De Wolfe turned right and followed the city wall steeply down towards the river, where a number of small vessels were beached on the muddy banks. A stone quay and some thatched storehouses lay at the corner of the walls, where the line of the ancient Roman defences turned towards the West Gate and the road to South Devon and Cornwall. He plodded along slowly, taking in the familiar sight of the broad, shallow river, which meandered through the swampy islands that carried the mean shacks of the workers from the fulling mills which processed the wool that was the prime wealth of England.

Reining in Odin at the edge of one of the broad reens of muddy water that separated Exe Island from the bank, he watched the traffic coming out of the West Gate. Those on foot or with small handcarts, even some on a donkey or pony, used the rickety wooden footbridge that spanned the river and the grassy mud to reach the further bank. Large vehicles, like the ox-carts with their huge wooden wheels, and anyone on horseback had to ford the river, which here was just at the upper limit of the tidal reach.

His gaze travelled to the stone bridge, the huge project still less than half finished. The builders, Nicholas Gervase and his son Walter, had completed seven of the eighteen arches needed to span the marshy river, but even though they were wealthy mill-owners, their funds had run out. Until they could raise more from the burgesses and churchmen of Devon, travellers would still have to clamber or wade across the Exe. Even though it was incomplete, the city end of the bridge already had a chapel built on it, with a resident priest, a token of Nicholas’s beholdenment to his ecclesiastical paymasters.

As John de Wolfe sat taking his ease on the broad back of his stallion, watching life go by with almost lazy contentment, he became aware of another horse coming up behind him at a trot. Without needing to turn, he knew from the clip of the hoofs that it was Gwyn’s big brown mare and a twinge of annoyance came over him at the idea that he needed a nursemaid on such a short jaunt as this.

Then he wondered whether the Cornishman had managed to seize his mysterious stalker, but as his officer stopped alongside, he found that he was wrong on both counts.

‘Mary told me you’d be somewhere outside the walls,’ grunted Gwyn. ‘I thought I’d best find you now, in case you wanted to make some arrangements for the morning.’

De Wolfe’s black eyebrows rose up his forehead. ‘What arrangements?’

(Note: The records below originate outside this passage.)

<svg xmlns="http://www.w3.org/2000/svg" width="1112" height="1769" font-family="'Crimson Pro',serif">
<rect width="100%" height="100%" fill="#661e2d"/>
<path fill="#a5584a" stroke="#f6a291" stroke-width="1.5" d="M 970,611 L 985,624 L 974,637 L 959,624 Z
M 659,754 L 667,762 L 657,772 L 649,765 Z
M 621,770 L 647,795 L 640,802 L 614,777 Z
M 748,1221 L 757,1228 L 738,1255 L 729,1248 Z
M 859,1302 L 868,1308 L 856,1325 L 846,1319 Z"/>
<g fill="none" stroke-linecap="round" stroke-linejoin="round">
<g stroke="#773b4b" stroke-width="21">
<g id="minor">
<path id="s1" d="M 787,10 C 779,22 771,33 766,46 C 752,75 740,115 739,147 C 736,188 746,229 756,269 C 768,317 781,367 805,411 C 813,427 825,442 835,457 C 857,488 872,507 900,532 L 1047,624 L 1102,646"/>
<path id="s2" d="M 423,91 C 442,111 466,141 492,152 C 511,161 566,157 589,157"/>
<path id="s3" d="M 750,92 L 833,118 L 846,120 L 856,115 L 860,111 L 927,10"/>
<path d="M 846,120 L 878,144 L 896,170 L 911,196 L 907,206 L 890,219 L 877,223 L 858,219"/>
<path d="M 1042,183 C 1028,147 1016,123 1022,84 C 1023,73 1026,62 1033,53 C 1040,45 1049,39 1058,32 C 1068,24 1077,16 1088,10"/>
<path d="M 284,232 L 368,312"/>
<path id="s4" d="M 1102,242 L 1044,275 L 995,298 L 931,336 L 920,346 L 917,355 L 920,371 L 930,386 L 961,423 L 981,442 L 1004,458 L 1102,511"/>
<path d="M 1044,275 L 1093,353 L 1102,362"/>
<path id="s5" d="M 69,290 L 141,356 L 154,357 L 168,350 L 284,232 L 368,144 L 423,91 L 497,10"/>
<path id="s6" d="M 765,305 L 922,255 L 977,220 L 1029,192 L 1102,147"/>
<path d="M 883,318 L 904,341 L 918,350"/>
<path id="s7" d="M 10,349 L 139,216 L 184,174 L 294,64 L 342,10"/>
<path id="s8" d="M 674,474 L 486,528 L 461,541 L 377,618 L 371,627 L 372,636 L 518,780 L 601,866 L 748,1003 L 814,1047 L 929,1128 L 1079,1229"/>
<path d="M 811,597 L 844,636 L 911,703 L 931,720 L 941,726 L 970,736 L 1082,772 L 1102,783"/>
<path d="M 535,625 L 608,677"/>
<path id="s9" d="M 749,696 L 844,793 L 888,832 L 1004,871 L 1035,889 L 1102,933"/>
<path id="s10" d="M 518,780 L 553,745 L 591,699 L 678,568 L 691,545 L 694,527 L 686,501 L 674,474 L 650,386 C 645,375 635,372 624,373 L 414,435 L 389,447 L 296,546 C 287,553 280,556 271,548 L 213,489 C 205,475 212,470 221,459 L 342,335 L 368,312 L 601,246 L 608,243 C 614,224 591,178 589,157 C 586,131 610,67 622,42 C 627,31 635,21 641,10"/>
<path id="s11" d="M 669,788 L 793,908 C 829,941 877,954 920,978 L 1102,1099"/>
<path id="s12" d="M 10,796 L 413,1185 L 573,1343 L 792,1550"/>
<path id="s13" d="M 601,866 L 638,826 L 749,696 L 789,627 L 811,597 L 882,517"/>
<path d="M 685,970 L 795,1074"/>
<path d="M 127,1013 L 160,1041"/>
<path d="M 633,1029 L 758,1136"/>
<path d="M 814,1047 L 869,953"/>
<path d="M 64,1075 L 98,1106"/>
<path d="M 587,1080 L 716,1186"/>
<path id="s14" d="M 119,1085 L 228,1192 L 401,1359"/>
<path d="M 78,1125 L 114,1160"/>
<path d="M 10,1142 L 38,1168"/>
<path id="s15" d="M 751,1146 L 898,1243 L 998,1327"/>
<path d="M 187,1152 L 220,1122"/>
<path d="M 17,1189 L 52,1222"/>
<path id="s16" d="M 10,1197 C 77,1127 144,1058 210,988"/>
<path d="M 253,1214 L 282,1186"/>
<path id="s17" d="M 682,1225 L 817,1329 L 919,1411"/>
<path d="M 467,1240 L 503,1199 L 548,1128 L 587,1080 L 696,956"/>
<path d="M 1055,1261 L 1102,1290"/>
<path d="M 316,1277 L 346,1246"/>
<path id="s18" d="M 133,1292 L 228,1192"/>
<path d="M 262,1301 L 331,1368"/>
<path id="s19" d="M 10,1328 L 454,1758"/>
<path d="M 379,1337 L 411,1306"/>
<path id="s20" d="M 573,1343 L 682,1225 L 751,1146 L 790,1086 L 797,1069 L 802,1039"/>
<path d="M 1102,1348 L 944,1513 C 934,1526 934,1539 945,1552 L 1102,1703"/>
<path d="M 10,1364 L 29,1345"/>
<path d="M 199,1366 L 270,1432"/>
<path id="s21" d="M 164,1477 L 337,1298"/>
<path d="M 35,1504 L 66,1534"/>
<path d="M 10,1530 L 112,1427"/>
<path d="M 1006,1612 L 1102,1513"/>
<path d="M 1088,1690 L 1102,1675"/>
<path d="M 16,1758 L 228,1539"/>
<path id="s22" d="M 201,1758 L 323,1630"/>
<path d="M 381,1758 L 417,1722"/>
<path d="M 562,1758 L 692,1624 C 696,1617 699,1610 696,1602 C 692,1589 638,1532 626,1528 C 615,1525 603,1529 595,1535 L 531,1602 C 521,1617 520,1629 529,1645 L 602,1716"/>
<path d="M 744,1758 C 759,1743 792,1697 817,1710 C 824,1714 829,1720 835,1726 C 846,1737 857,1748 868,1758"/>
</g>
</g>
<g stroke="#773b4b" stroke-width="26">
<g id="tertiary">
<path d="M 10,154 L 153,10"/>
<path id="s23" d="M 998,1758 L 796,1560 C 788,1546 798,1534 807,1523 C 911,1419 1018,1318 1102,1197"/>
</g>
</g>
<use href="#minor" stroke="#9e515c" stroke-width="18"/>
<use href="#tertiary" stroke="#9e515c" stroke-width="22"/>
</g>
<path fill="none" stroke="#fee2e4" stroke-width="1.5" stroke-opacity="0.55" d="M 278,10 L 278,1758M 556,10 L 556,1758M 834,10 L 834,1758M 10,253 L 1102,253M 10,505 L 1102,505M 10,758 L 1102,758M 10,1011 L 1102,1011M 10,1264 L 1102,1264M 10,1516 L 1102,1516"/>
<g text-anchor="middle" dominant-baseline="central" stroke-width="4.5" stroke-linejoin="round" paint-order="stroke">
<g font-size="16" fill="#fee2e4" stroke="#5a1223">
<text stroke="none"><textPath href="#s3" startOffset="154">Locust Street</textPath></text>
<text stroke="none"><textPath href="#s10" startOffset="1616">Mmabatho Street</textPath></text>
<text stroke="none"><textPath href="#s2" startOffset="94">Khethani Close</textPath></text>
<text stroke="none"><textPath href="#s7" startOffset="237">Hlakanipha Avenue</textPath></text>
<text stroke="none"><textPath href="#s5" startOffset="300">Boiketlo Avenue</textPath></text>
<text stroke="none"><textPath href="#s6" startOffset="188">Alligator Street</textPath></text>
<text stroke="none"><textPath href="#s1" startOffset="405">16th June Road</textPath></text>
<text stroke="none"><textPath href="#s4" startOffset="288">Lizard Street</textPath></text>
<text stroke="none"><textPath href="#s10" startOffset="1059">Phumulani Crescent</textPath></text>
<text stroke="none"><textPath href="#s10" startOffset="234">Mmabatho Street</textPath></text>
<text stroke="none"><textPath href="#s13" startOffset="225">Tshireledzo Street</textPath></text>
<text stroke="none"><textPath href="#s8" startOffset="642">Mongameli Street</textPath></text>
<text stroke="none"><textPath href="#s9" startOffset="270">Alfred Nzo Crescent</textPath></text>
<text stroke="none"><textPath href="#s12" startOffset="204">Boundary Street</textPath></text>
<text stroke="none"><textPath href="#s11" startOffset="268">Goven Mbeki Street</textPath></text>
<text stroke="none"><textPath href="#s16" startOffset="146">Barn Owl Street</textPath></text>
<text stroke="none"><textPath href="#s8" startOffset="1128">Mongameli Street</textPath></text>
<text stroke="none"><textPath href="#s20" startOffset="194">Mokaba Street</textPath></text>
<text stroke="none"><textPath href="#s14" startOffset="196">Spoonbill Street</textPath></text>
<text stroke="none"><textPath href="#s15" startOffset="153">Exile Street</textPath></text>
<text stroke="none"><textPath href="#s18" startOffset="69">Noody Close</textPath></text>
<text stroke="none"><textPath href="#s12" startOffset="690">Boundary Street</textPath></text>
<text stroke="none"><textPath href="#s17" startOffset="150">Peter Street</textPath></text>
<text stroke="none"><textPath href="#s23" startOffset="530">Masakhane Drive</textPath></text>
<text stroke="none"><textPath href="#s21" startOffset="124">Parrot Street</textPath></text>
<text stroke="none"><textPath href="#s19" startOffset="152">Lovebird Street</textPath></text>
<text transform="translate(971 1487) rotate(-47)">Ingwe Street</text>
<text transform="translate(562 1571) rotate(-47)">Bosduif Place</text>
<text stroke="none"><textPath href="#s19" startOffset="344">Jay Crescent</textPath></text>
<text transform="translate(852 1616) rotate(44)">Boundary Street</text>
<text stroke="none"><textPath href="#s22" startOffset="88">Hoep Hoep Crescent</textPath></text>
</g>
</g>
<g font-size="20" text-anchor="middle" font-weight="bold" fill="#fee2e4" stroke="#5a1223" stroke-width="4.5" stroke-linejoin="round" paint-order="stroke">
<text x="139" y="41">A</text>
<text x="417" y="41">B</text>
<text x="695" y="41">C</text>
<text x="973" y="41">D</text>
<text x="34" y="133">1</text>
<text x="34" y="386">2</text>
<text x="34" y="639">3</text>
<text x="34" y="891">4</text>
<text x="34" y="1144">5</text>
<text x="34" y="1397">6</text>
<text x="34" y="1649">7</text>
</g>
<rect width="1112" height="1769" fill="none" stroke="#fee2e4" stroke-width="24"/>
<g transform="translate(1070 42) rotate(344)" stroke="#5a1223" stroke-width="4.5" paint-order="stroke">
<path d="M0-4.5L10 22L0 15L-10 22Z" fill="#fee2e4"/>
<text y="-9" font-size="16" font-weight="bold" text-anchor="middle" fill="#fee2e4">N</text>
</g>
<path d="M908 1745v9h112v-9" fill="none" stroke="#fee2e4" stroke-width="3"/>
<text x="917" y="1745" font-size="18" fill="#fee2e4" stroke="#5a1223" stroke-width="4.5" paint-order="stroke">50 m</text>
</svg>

‘A rider has just come to Rougemont from Oliver de Tracey’s bailiff at Barnstaple to report a murdered man on a wrecked ship at Ilfracombe.’

John whistled through his teeth. ‘A wreck and a killing? Both of those are crowner’s business, Gwyn. Any more details?’

The big man shook his shaggy red head. ‘The messenger knew little. He had been riding since noon yesterday. The body was found the night before, it seems.’

The coroner lifted a gloved hand to rub the bridge of his beaked nose, a mannerism he had that seemed to aid thought, much as Gwyn scratched his groin and Thomas crossed himself when agitated. ‘A dead man on a ship means either mutiny or piracy. We must go and discover which.’

His officer looked concerned. ‘The north coast is a long way on the back of a nag when you have a poorly leg, Crowner. Let me go in your stead.’

The coroner leaned across and slapped him on the shoulder. ‘Not nearly so far as Palestine, man! We’ll set off within the hour and take it easily. We can get to Crediton by nightfall, find a night’s rest there and get an early start to Barnstaple in the morning.’

The Cornishman still looked doubtful. ‘Your good lady’s not going to like it, you being away for at least three days.’